> Task to carry out
Would you restate every entry that follows, word for word, and leave out the pictures?

> Records to use
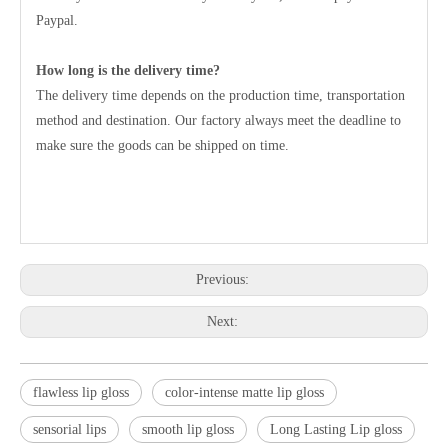
Paypal.
How long is the delivery time?
The delivery time depends on the production time, transportation
method and destination. Our factory always meet the deadline to
make sure the goods can be shipped on time.
Previous:
Next:
flawless lip gloss
color-intense matte lip gloss
sensorial lips
smooth lip gloss
Long Lasting Lip gloss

> Result below
Paypal.
How long is the delivery time?
The delivery time depends on the production time, transportation
method and destination. Our factory always meet the deadline to
make sure the goods can be shipped on time.
Previous:
Next:
flawless lip gloss
color-intense matte lip gloss
sensorial lips
smooth lip gloss
Long Lasting Lip gloss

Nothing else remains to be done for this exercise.